Le cas Ali Abdi devant la Ligue
Le premier levier activé par la direction stéphanoise est d'ordre juridique. L'ASSE a officiellement déposé une réclamation concernant la participation d'Ali Abdi lors de la manche aller à Geoffroy-Guichard (0-0). Le club s'interroge sur la validité de la présence du latéral tunisien, alors que la date officielle de libération des internationaux fixée par la FIFA pour le Mondial était déjà dépassée.
Si le président niçois Jean-Pierre Rivère a fustigé un manque d’élégance sportive, la commission des compétitions doit étudier le dossier dès le 8 juin. Une invalidation du résultat du match aller reste toutefois hautement improbable selon les spécialistes, d'autant que le joueur a par la suite quitté la Côte d'Azur pour rejoindre sa sélection.
Le tapis vert de la DNCG : la vraie chance ?
L'espoir le plus sérieux réside en réalité sur le terrain financier. Le football français traverse une crise structurelle profonde liée aux droits télévisés, et plusieurs écuries de l'élite se présentent devant le gendarme financier (DNCG) avec des bilans exsangues.

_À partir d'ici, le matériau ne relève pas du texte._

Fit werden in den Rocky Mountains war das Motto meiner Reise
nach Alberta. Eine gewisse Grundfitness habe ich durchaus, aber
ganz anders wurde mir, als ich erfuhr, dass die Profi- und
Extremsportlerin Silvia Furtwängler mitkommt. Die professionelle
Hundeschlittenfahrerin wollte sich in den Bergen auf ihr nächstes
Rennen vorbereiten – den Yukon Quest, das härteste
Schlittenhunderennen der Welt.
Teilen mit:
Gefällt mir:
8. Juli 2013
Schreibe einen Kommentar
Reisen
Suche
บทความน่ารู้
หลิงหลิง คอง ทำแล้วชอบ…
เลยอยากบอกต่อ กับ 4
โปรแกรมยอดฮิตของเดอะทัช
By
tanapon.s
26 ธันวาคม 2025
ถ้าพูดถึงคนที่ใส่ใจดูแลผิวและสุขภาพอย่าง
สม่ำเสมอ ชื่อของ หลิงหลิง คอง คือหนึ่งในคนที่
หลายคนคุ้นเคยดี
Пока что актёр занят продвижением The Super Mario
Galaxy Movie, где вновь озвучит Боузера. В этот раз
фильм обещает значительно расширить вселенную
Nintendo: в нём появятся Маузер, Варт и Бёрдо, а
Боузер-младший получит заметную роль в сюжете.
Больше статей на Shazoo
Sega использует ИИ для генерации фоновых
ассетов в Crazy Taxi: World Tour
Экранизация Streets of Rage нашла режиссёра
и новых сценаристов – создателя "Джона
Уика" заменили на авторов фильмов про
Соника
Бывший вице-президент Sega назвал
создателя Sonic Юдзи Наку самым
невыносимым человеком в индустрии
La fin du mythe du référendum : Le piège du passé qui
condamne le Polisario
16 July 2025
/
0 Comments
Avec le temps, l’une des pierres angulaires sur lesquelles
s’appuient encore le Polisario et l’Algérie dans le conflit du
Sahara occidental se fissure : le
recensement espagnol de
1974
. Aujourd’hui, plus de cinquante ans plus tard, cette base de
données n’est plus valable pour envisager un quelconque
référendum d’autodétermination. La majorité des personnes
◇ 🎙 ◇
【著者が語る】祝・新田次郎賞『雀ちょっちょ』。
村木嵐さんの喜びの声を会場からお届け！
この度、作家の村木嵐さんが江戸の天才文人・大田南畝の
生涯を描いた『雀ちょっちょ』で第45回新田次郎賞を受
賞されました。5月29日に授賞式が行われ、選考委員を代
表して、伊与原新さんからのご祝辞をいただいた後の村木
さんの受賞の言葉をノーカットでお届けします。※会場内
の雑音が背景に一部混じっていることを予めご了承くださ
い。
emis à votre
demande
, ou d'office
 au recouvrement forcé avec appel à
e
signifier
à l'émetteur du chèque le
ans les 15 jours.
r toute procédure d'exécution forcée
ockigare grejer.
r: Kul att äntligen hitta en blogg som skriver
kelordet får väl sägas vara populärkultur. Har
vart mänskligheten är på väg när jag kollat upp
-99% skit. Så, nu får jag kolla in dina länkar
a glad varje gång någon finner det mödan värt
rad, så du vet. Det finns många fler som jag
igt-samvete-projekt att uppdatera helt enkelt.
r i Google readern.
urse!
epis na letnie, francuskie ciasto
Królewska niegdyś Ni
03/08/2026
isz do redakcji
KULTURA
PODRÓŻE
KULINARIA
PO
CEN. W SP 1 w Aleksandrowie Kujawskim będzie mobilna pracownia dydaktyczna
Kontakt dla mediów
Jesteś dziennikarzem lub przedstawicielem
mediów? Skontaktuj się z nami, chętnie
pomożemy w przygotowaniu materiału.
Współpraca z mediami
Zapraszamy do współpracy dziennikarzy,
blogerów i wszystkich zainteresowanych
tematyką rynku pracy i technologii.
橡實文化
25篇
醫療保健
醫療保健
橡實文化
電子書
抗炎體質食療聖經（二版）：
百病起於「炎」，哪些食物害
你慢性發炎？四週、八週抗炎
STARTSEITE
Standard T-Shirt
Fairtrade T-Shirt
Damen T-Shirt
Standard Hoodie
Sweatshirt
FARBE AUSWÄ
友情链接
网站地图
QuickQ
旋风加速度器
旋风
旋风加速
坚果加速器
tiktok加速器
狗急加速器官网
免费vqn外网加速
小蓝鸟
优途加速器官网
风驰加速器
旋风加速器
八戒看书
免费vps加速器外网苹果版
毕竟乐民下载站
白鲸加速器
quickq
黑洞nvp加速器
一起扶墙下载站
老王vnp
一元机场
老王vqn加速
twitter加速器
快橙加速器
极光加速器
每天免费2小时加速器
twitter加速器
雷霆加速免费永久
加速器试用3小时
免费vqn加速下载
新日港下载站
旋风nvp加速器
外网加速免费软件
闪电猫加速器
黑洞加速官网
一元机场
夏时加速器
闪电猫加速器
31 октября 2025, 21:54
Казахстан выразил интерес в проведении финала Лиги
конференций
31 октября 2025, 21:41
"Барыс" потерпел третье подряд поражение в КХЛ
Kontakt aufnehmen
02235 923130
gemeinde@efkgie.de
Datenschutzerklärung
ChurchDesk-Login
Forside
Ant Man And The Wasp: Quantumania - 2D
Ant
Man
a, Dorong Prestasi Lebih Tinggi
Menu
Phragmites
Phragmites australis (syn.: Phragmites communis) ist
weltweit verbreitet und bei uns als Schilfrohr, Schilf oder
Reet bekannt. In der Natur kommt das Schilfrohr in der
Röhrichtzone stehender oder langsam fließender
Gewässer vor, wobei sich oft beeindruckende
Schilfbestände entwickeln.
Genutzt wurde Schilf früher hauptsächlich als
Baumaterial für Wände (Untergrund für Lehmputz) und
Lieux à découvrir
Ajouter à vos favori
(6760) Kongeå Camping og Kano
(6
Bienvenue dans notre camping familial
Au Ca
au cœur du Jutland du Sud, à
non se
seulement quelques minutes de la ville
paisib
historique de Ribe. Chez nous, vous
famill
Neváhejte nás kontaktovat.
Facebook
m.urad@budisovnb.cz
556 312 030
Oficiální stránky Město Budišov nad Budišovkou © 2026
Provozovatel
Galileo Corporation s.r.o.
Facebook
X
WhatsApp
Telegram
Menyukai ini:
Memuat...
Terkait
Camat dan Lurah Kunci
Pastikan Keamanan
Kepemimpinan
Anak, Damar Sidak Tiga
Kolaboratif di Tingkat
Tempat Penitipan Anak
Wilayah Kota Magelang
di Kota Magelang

Or, le règlement de la LFP est limpide : en cas de rétrogradation administrative d'un club de Ligue 1, c'est le perdant du barrage d'accession, et non un relégué direct, qui est repêché en priorité. Rachetée par Kilmer Sports Ventures, l'ASSE présente désormais des garanties financières jugées extrêmement solides. Si un club de l'élite venait à déposer le bilan ou à être recalé par la DNCG, Saint-Étienne serait le premier de la liste pour retrouver l'élite sur tapis vert.